The fuzzy picture of the alleged great blue heron might have been a Sasquatch sighting for all I could tell, so the mystery continued. Eventually someone was able to lure the bird onto their lanai and trap it there until a rescuer arrived.
The bird was finally transported to PRWC for an examination. What had looked like a stick from a distance, turned out to be the bird’s tongue. We aren’t sure how it happened, but the soft tissue behind the bird’s bottom beak had been torn open, and his tongue had fallen through.
It had been like this for at least a month that we know of. Most of the soft tissue had healed around the tongue. What had started out as an inch-long lesion was now only a quarter of an inch. The area where the tongue protruded had healed as an open fistula.
The heron was in surprisingly good shape. The fact that he wasn’t thin or dehydrated made it clear that he had been eating well despite this injury. Luckily, we were able to retract his tongue up into his mouth without causing further damage. We kept him under observation for a few days to make sure it wouldn’t fall through again, but by then the hole was too small for that to happen.
Suturing the remaining hole wouldn’t have helped, since the tissue had already granulated or healed along the edges. (It would be like sewing two of your fingers together; they won’t become one finger.) The other option would be to “freshen” the edges of the lesion—cut the healed tissue off so the open lesions can be sutured and heal together. (Yes, if you really need to have your fingers grow together, this is how to do it.) This would require a potentially lengthy recovery, antibiotics, and force-feeding the heron.

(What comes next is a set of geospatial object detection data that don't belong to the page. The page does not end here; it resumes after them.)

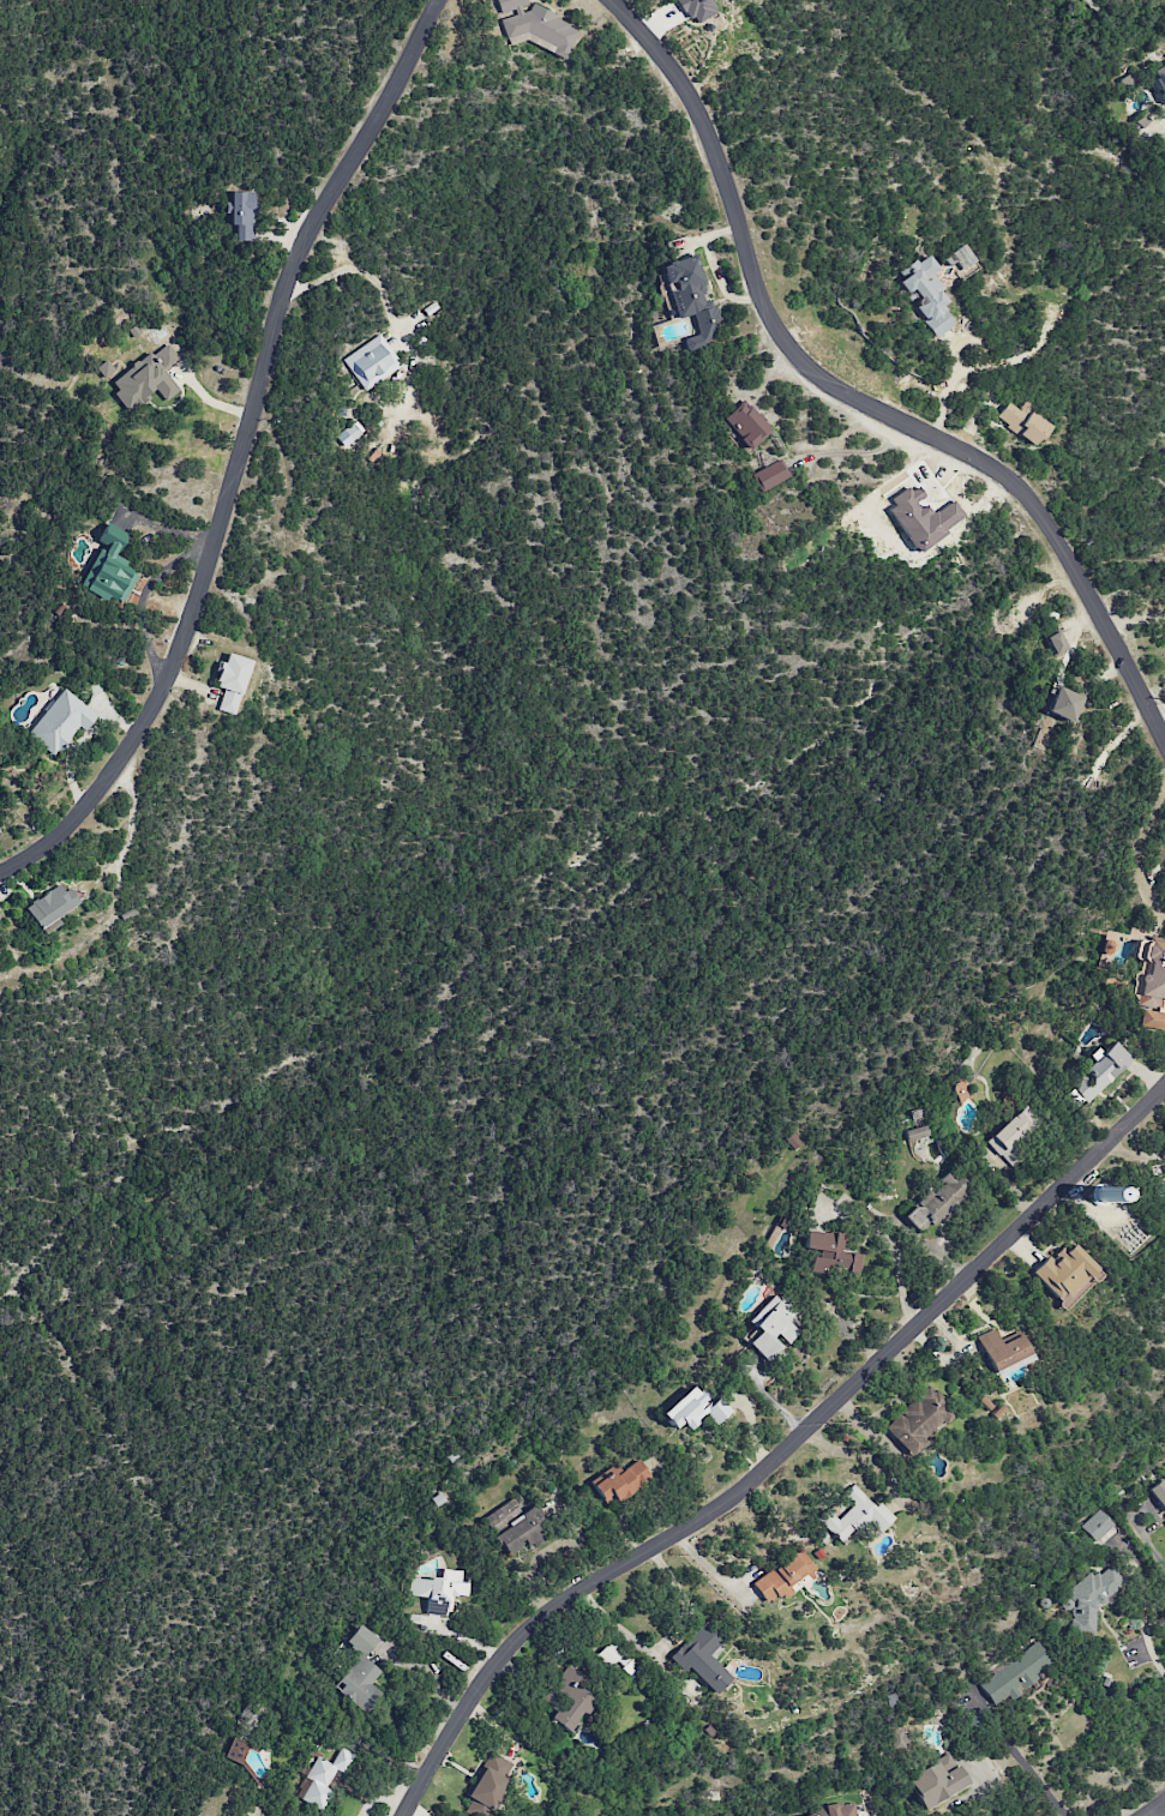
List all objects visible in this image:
building: (697, 9)
building: (536, 26)
building: (1159, 78)
building: (1128, 81)
building: (241, 214)
building: (927, 294)
building: (691, 300)
building: (372, 362)
building: (105, 369)
building: (147, 378)
road: (943, 385)
road: (853, 397)
building: (1022, 423)
building: (744, 425)
building: (352, 430)
road: (854, 452)
road: (240, 455)
building: (770, 475)
building: (921, 518)
building: (109, 567)
building: (1055, 643)
building: (231, 681)
building: (1063, 704)
building: (60, 722)
road: (1161, 725)
building: (51, 905)
building: (1149, 983)
building: (1099, 1071)
building: (915, 1133)
building: (1164, 1168)
building: (1158, 1187)
building: (936, 1201)
building: (831, 1253)
building: (771, 1327)
building: (1004, 1352)
building: (695, 1409)
building: (919, 1420)
road: (780, 1455)
building: (620, 1482)
building: (1158, 1493)
building: (855, 1516)
building: (1164, 1519)
building: (1096, 1525)
building: (514, 1527)
road: (1153, 1545)
building: (781, 1577)
building: (438, 1590)
building: (1088, 1599)
road: (1144, 1619)
building: (702, 1657)
building: (360, 1672)
building: (1014, 1675)
building: (568, 1699)
building: (899, 1738)
road: (1029, 1763)
building: (322, 1778)
building: (936, 1781)
building: (488, 1785)
road: (985, 1796)
road: (1154, 1808)
building: (835, 1810)
road: (1159, 1811)

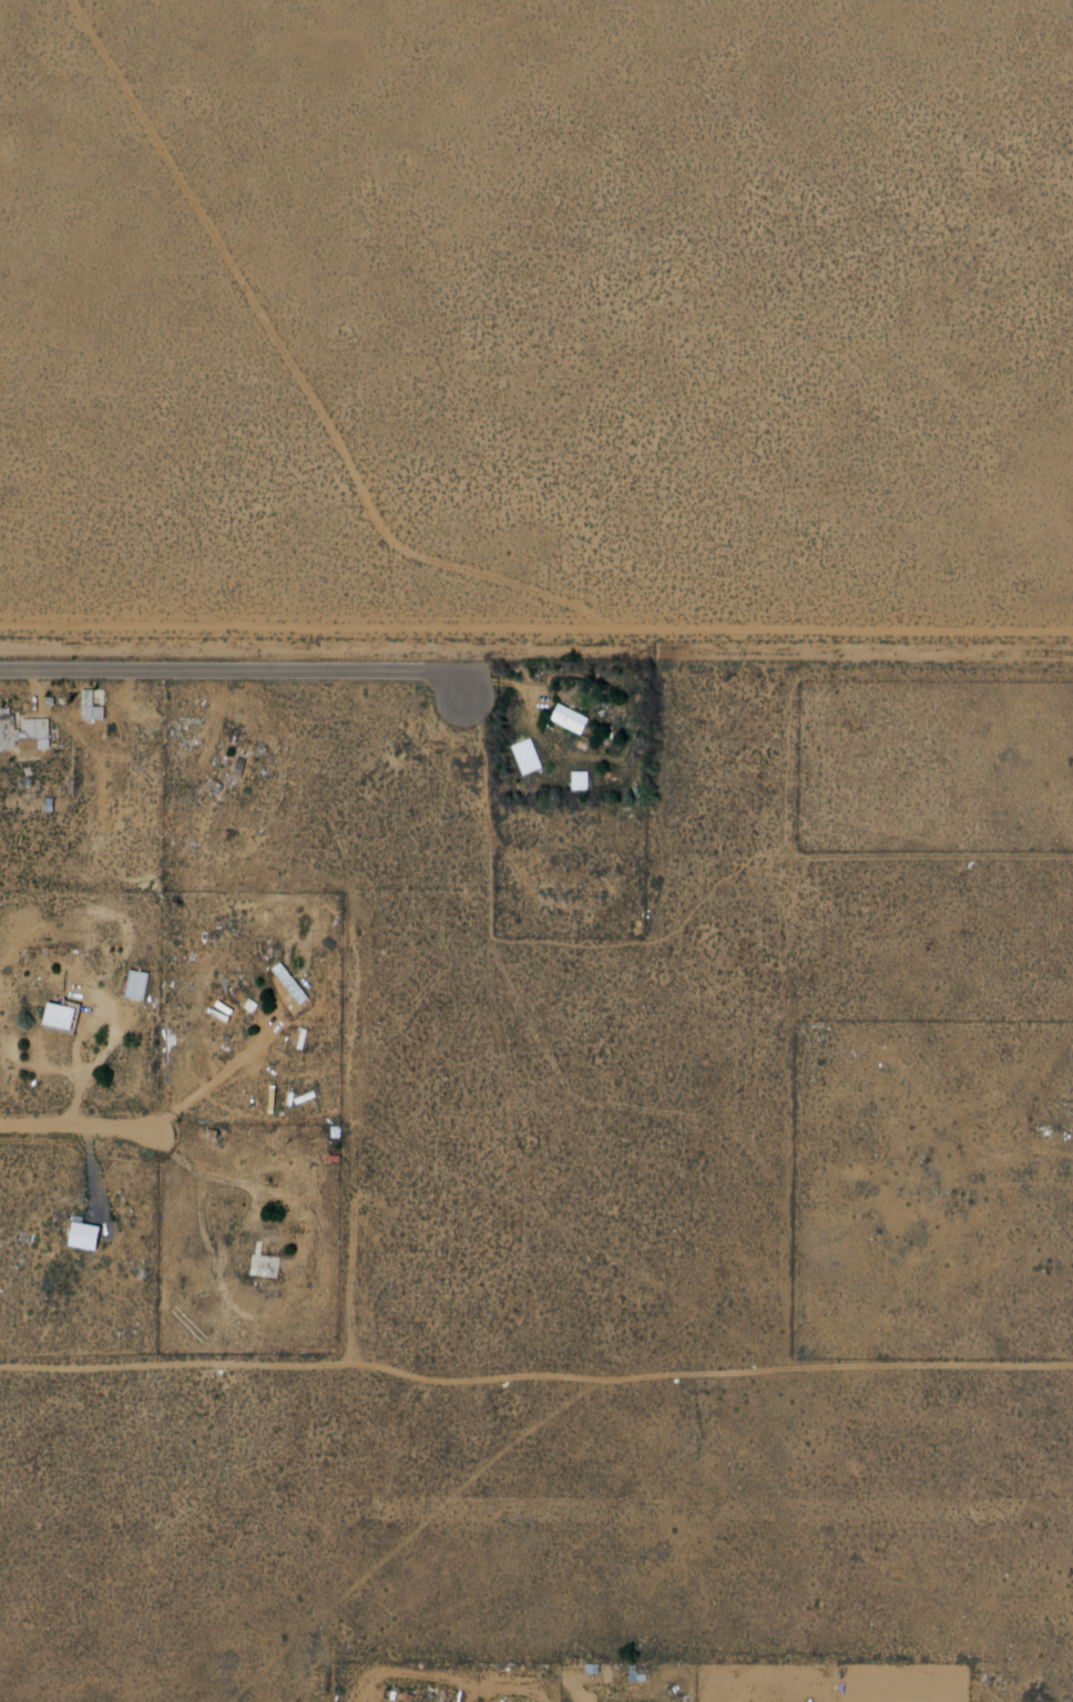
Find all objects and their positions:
road: (237, 662)
building: (96, 707)
building: (574, 718)
building: (39, 724)
building: (578, 780)
building: (636, 920)
building: (293, 982)
building: (62, 1014)
road: (82, 1131)
building: (86, 1235)
building: (271, 1263)
building: (388, 1695)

Although the bird was able to eat with a gaping hole in his head in the wild, he refused to eat anything we presented to him in captivity. We already knew he wasn’t particularly fond of our accommodations. Housekeeping terrified him, and he turned his nose up at everything room service had to offer. I’ve done time at that kind of hotel—and I’m here to tell you, an early check-out is the only cure.

In the spirit of doing no harm, we released the great blue heron back to his home territory. His human neighbors had been doing a pretty good job of keeping track of him for the month before he was admitted to PRWC, so we were confident that should he get into trouble, we would be notified.
To date, we haven’t heard anything. As they say, no news is good news. Unless you work for the media, then no news is a good excuse to make up some inflammatory accusations that will sell more ads than actual boring stuff that happens to actual people. (Editor’s note: She’s talking about cable TV, not your friendly hometown reporters. Right, Doc? Right?)